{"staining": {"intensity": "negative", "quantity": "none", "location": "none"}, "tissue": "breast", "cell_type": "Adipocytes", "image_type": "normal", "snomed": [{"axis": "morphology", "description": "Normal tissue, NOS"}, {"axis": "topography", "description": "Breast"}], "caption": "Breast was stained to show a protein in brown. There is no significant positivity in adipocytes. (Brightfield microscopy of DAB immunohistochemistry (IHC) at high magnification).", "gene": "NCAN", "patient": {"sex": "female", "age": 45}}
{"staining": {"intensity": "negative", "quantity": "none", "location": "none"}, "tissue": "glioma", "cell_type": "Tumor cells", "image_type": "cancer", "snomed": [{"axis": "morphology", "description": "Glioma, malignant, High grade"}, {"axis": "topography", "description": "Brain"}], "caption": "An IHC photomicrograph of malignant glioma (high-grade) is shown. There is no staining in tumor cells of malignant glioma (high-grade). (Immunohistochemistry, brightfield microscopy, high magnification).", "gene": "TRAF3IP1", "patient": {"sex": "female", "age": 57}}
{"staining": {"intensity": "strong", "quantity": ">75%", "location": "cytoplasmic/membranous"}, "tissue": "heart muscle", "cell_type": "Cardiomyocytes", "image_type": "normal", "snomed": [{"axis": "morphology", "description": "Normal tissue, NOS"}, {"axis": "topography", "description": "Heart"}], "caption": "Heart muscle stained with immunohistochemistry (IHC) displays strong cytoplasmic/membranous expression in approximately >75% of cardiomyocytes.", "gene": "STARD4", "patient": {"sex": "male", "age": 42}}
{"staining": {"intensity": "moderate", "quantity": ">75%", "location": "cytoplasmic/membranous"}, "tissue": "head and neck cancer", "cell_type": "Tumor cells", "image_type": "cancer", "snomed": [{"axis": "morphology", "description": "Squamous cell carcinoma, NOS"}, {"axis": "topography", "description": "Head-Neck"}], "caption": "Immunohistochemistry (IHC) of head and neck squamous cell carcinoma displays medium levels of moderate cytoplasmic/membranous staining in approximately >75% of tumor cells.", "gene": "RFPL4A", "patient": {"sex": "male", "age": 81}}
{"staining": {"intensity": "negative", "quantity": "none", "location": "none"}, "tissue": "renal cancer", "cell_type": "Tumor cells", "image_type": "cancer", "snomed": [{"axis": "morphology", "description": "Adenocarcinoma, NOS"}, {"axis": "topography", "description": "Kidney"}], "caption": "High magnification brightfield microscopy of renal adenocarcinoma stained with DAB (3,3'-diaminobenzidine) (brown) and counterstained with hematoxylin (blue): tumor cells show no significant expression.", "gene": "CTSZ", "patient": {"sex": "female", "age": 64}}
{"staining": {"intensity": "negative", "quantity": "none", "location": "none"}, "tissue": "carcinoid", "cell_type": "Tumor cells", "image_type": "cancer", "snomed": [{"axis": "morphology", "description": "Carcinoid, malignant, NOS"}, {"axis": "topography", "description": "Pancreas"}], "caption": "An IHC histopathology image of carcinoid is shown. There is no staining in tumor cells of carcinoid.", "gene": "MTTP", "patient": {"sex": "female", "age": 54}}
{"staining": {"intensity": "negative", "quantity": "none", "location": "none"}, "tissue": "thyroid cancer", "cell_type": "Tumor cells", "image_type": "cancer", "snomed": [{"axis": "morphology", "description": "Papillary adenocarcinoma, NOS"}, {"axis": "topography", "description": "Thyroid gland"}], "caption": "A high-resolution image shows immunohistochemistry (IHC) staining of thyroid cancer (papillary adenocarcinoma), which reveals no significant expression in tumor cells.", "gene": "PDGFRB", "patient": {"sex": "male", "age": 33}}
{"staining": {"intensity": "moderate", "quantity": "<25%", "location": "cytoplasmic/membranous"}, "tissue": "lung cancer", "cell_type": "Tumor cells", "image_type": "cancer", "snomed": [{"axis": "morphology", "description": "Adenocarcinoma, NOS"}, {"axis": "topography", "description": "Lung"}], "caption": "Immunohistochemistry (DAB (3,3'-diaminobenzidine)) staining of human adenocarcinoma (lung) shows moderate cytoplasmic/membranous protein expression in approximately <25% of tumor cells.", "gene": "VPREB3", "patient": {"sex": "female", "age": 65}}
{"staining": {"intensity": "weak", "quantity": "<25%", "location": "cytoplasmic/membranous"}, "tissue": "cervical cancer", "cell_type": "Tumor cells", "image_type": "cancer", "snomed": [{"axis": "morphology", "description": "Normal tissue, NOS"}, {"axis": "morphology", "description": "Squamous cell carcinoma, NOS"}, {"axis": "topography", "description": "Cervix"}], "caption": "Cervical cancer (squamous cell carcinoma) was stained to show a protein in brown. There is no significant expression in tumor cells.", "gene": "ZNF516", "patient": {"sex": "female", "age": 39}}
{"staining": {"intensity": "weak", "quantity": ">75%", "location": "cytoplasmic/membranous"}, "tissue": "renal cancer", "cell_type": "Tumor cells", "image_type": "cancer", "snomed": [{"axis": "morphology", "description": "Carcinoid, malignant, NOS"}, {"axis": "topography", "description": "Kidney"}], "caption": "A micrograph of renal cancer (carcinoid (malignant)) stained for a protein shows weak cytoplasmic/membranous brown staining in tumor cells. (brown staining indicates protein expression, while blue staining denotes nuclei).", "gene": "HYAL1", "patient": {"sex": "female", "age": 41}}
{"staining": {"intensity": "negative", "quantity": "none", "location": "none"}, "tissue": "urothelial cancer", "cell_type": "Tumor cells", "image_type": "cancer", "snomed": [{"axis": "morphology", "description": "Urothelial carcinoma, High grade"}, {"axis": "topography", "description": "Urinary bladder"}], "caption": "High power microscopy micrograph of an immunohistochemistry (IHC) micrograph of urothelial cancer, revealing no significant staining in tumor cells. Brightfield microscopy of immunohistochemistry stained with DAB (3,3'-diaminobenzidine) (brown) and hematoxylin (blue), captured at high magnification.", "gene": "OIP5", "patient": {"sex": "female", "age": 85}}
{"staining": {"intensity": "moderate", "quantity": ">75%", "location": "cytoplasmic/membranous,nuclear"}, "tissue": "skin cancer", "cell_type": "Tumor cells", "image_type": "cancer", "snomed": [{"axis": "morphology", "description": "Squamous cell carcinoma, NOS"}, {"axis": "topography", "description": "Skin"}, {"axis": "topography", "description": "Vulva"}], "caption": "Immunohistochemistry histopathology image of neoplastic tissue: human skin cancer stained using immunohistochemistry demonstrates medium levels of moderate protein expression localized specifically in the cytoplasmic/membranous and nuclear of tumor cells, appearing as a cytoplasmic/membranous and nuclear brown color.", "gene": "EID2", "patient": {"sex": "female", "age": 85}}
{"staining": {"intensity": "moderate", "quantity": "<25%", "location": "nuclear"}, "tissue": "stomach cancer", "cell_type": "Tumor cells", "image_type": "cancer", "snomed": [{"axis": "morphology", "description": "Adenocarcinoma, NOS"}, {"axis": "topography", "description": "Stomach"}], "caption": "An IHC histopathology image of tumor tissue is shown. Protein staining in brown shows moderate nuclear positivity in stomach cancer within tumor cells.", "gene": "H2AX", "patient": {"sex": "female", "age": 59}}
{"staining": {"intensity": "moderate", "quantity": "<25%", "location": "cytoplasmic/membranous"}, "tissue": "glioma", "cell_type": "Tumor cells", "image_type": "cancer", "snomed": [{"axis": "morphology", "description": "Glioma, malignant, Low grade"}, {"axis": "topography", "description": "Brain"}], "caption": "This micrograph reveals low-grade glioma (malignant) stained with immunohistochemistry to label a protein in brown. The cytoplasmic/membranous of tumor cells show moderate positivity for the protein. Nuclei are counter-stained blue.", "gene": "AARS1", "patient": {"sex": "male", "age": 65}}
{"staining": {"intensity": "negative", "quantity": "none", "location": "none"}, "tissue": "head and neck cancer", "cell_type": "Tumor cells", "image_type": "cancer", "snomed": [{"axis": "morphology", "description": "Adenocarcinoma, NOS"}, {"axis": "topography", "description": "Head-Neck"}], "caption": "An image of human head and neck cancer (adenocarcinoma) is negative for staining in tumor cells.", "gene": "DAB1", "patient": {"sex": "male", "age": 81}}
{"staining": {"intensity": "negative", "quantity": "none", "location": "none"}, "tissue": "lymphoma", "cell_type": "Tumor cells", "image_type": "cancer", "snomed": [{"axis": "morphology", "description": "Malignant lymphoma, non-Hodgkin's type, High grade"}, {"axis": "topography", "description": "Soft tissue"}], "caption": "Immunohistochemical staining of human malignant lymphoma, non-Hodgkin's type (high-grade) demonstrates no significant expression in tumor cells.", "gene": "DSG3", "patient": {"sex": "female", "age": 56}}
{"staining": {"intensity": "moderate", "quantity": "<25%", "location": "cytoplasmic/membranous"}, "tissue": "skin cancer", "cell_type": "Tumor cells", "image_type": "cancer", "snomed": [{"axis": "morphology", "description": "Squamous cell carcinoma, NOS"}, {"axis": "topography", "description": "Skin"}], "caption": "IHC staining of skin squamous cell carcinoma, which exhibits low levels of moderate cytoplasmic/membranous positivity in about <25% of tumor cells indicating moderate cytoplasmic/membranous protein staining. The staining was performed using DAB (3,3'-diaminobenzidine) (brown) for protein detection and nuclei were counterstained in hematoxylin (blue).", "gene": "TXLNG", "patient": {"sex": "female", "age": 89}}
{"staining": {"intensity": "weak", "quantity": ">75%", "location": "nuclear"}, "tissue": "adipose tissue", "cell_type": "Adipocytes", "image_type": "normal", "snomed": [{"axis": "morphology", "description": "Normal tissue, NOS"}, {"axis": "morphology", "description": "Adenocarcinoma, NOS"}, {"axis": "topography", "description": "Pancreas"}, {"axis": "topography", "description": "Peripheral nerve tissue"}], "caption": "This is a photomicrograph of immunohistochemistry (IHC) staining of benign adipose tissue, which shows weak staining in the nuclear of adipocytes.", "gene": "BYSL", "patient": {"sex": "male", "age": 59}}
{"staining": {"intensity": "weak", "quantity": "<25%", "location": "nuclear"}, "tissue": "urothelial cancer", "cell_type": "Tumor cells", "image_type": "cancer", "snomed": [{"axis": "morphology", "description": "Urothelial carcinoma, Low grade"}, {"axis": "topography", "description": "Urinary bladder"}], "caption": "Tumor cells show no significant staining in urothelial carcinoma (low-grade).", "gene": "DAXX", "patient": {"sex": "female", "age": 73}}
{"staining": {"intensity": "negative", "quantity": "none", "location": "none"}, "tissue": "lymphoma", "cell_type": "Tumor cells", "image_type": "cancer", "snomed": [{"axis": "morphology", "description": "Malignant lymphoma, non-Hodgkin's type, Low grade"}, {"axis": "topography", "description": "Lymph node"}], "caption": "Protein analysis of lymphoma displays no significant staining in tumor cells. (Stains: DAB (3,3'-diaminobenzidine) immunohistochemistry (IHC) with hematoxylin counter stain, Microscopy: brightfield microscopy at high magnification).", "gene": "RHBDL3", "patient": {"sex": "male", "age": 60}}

### ASSIGNMENT
Copy out only the lines of the records above from the one with "image of neoplastic" through the one with "image of tumor", exactly as they stand, both included.

### SOLUTION TO THIS TASK
{"staining": {"intensity": "moderate", "quantity": ">75%", "location": "cytoplasmic/membranous,nuclear"}, "tissue": "skin cancer", "cell_type": "Tumor cells", "image_type": "cancer", "snomed": [{"axis": "morphology", "description": "Squamous cell carcinoma, NOS"}, {"axis": "topography", "description": "Skin"}, {"axis": "topography", "description": "Vulva"}], "caption": "Immunohistochemistry histopathology image of neoplastic tissue: human skin cancer stained using immunohistochemistry demonstrates medium levels of moderate protein expression localized specifically in the cytoplasmic/membranous and nuclear of tumor cells, appearing as a cytoplasmic/membranous and nuclear brown color.", "gene": "EID2", "patient": {"sex": "female", "age": 85}}
{"staining": {"intensity": "moderate", "quantity": "<25%", "location": "nuclear"}, "tissue": "stomach cancer", "cell_type": "Tumor cells", "image_type": "cancer", "snomed": [{"axis": "morphology", "description": "Adenocarcinoma, NOS"}, {"axis": "topography", "description": "Stomach"}], "caption": "An IHC histopathology image of tumor tissue is shown. Protein staining in brown shows moderate nuclear positivity in stomach cancer within tumor cells.", "gene": "H2AX", "patient": {"sex": "female", "age": 59}}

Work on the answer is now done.